_What is expected:_ Restate word for word the lines of the records below, starting at the line that contains "<source format=gbr>" and ending at the line that contains "X63135000Y-61230000D02*", with both of those lines included and nothing else.

(Circuit design text data)
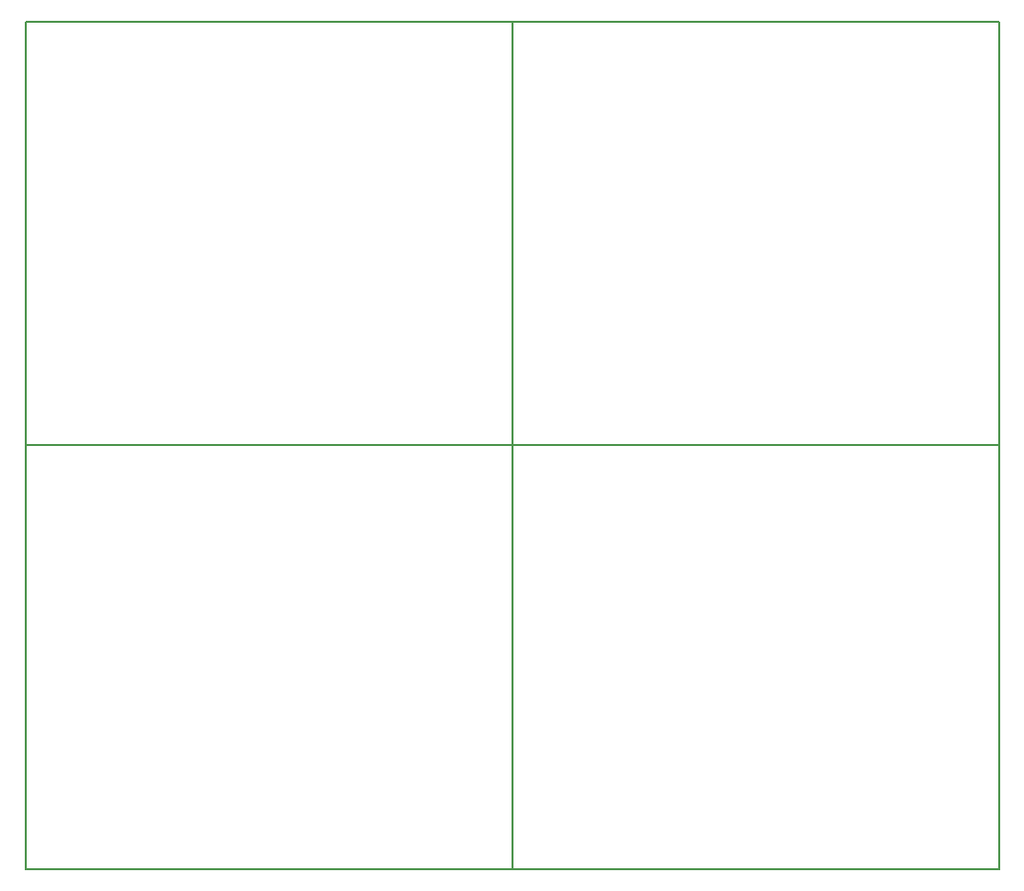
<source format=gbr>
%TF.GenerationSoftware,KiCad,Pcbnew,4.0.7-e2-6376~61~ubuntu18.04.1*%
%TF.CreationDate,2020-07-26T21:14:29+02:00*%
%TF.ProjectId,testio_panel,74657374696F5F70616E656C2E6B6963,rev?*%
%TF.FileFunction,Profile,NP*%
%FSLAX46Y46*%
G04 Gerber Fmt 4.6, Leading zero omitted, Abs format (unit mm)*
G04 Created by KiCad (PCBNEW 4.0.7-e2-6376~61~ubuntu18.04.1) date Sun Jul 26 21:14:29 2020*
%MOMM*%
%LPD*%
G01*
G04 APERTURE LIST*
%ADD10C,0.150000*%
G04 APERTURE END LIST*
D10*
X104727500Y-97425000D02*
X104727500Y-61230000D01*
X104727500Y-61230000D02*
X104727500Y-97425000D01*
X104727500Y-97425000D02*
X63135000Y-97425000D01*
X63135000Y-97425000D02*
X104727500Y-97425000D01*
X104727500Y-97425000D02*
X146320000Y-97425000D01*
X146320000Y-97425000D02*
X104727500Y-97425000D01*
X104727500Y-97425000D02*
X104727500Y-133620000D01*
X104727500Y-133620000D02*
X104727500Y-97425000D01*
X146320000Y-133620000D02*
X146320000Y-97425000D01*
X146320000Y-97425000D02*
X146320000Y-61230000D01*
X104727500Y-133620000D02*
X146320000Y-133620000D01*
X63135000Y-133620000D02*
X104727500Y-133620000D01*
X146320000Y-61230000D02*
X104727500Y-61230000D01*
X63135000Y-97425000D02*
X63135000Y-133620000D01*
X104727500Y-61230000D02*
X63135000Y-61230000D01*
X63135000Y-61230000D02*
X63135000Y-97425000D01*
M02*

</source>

* * *

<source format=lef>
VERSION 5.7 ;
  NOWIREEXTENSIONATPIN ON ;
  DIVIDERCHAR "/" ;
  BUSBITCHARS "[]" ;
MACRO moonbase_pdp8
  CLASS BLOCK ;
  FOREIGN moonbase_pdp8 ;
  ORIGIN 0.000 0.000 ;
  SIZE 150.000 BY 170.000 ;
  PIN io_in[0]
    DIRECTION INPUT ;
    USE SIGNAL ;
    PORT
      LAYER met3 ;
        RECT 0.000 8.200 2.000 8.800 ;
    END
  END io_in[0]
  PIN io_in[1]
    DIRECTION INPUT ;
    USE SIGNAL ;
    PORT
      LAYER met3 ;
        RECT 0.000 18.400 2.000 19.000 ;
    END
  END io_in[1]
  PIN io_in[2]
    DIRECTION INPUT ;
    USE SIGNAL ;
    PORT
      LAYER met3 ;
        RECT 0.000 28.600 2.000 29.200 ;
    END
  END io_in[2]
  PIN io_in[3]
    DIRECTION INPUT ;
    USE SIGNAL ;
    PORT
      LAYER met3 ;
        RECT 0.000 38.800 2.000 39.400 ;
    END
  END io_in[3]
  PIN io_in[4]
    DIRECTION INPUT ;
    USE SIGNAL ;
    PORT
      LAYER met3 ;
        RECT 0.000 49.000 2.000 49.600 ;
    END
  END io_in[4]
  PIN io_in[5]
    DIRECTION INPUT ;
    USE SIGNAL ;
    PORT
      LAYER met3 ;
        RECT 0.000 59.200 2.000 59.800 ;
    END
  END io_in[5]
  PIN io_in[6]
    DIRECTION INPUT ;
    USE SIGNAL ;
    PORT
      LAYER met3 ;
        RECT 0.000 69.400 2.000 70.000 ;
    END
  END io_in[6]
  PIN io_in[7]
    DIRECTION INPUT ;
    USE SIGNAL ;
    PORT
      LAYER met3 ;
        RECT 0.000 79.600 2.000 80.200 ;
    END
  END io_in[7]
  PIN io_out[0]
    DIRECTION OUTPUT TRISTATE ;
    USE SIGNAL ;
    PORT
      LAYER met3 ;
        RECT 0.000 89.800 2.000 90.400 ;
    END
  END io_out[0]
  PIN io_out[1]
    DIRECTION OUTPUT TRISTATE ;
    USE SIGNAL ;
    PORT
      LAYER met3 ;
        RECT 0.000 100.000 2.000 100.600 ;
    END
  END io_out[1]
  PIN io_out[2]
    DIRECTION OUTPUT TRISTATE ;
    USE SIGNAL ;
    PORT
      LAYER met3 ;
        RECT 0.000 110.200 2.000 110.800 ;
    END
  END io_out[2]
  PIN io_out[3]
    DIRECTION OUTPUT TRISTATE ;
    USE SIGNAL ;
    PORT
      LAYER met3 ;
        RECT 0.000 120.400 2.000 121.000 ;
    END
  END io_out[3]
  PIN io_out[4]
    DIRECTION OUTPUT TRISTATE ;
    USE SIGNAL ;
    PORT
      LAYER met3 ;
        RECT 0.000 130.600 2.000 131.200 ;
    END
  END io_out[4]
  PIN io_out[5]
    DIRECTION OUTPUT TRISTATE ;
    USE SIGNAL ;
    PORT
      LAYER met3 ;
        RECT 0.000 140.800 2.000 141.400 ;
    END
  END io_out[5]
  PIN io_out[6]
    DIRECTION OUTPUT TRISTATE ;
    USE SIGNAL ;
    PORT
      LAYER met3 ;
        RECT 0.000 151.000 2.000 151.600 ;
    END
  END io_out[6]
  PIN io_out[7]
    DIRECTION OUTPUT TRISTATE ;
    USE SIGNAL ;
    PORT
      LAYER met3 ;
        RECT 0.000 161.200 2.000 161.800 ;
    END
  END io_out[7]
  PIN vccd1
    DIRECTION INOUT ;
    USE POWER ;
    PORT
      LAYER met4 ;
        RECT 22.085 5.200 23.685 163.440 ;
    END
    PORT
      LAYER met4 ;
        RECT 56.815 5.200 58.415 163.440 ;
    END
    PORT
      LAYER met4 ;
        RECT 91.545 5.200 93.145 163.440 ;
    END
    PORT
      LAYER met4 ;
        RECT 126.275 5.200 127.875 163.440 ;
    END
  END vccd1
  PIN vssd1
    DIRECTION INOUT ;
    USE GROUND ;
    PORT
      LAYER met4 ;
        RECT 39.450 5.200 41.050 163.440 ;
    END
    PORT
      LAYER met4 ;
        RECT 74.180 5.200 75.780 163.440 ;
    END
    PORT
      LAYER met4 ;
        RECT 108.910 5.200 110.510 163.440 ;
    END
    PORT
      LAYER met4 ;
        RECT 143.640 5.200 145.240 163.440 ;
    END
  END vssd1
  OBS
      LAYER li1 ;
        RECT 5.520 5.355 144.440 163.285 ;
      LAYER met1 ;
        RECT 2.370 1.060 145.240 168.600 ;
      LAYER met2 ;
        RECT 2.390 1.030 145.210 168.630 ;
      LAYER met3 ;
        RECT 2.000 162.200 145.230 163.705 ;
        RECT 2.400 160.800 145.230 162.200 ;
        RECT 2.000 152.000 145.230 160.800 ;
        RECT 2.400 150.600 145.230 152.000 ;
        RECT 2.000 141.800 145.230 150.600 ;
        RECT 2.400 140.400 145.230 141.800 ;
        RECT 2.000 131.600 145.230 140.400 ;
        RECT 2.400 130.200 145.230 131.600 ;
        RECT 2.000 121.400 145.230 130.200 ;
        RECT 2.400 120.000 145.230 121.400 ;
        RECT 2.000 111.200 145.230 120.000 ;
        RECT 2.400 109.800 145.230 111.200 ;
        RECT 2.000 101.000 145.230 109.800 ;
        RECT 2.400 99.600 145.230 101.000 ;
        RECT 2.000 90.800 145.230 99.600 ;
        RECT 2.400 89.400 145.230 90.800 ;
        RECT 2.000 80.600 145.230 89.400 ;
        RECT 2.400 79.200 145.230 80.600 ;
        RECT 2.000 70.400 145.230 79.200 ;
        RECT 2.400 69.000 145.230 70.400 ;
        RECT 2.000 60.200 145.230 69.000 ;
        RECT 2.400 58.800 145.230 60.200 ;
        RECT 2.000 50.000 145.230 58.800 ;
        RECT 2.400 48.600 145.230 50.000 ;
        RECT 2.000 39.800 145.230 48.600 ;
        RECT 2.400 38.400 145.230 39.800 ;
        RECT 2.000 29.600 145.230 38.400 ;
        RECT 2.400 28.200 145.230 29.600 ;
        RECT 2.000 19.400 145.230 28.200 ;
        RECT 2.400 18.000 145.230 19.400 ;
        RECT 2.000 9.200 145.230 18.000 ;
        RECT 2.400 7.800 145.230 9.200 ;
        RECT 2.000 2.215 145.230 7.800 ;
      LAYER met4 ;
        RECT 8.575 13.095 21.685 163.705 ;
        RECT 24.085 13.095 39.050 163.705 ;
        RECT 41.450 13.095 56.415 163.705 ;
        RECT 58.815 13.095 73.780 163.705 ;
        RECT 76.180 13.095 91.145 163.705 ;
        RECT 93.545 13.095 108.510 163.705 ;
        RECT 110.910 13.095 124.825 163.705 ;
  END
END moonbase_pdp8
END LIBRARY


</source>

...

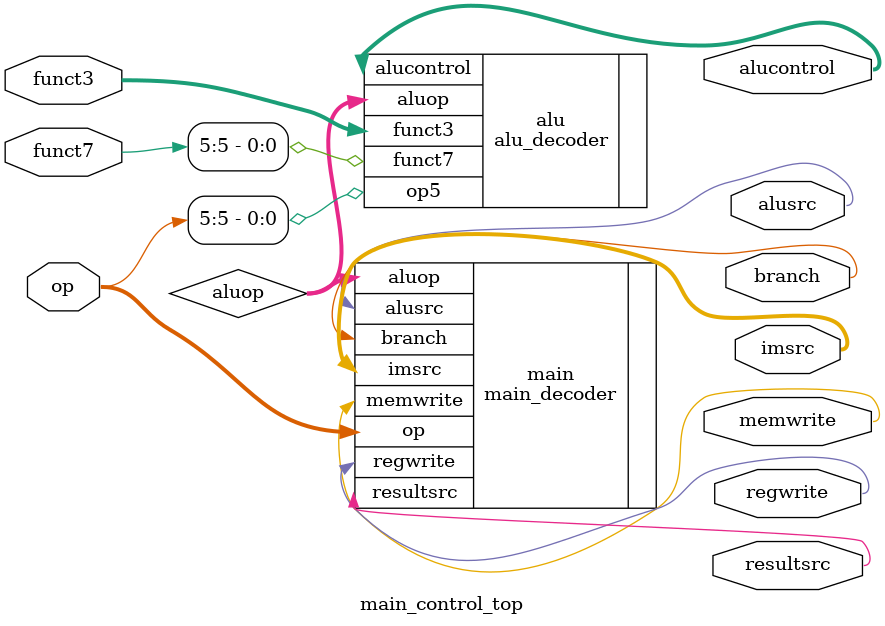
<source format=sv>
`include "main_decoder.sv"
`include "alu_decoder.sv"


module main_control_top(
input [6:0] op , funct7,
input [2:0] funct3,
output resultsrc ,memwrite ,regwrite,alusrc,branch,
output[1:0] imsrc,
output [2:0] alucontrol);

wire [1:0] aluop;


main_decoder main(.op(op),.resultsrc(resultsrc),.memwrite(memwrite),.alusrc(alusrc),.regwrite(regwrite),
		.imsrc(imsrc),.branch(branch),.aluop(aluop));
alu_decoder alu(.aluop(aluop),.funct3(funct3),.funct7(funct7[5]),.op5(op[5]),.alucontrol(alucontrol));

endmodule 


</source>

_Reply:_
<source format=gbr>
%TF.GenerationSoftware,KiCad,Pcbnew,4.0.7-e2-6376~61~ubuntu18.04.1*%
%TF.CreationDate,2020-07-26T21:14:29+02:00*%
%TF.ProjectId,testio_panel,74657374696F5F70616E656C2E6B6963,rev?*%
%TF.FileFunction,Profile,NP*%
%FSLAX46Y46*%
G04 Gerber Fmt 4.6, Leading zero omitted, Abs format (unit mm)*
G04 Created by KiCad (PCBNEW 4.0.7-e2-6376~61~ubuntu18.04.1) date Sun Jul 26 21:14:29 2020*
%MOMM*%
%LPD*%
G01*
G04 APERTURE LIST*
%ADD10C,0.150000*%
G04 APERTURE END LIST*
D10*
X104727500Y-97425000D02*
X104727500Y-61230000D01*
X104727500Y-61230000D02*
X104727500Y-97425000D01*
X104727500Y-97425000D02*
X63135000Y-97425000D01*
X63135000Y-97425000D02*
X104727500Y-97425000D01*
X104727500Y-97425000D02*
X146320000Y-97425000D01*
X146320000Y-97425000D02*
X104727500Y-97425000D01*
X104727500Y-97425000D02*
X104727500Y-133620000D01*
X104727500Y-133620000D02*
X104727500Y-97425000D01*
X146320000Y-133620000D02*
X146320000Y-97425000D01*
X146320000Y-97425000D02*
X146320000Y-61230000D01*
X104727500Y-133620000D02*
X146320000Y-133620000D01*
X63135000Y-133620000D02*
X104727500Y-133620000D01*
X146320000Y-61230000D02*
X104727500Y-61230000D01*
X63135000Y-97425000D02*
X63135000Y-133620000D01*
X104727500Y-61230000D02*
X63135000Y-61230000D01*
X63135000Y-61230000D02*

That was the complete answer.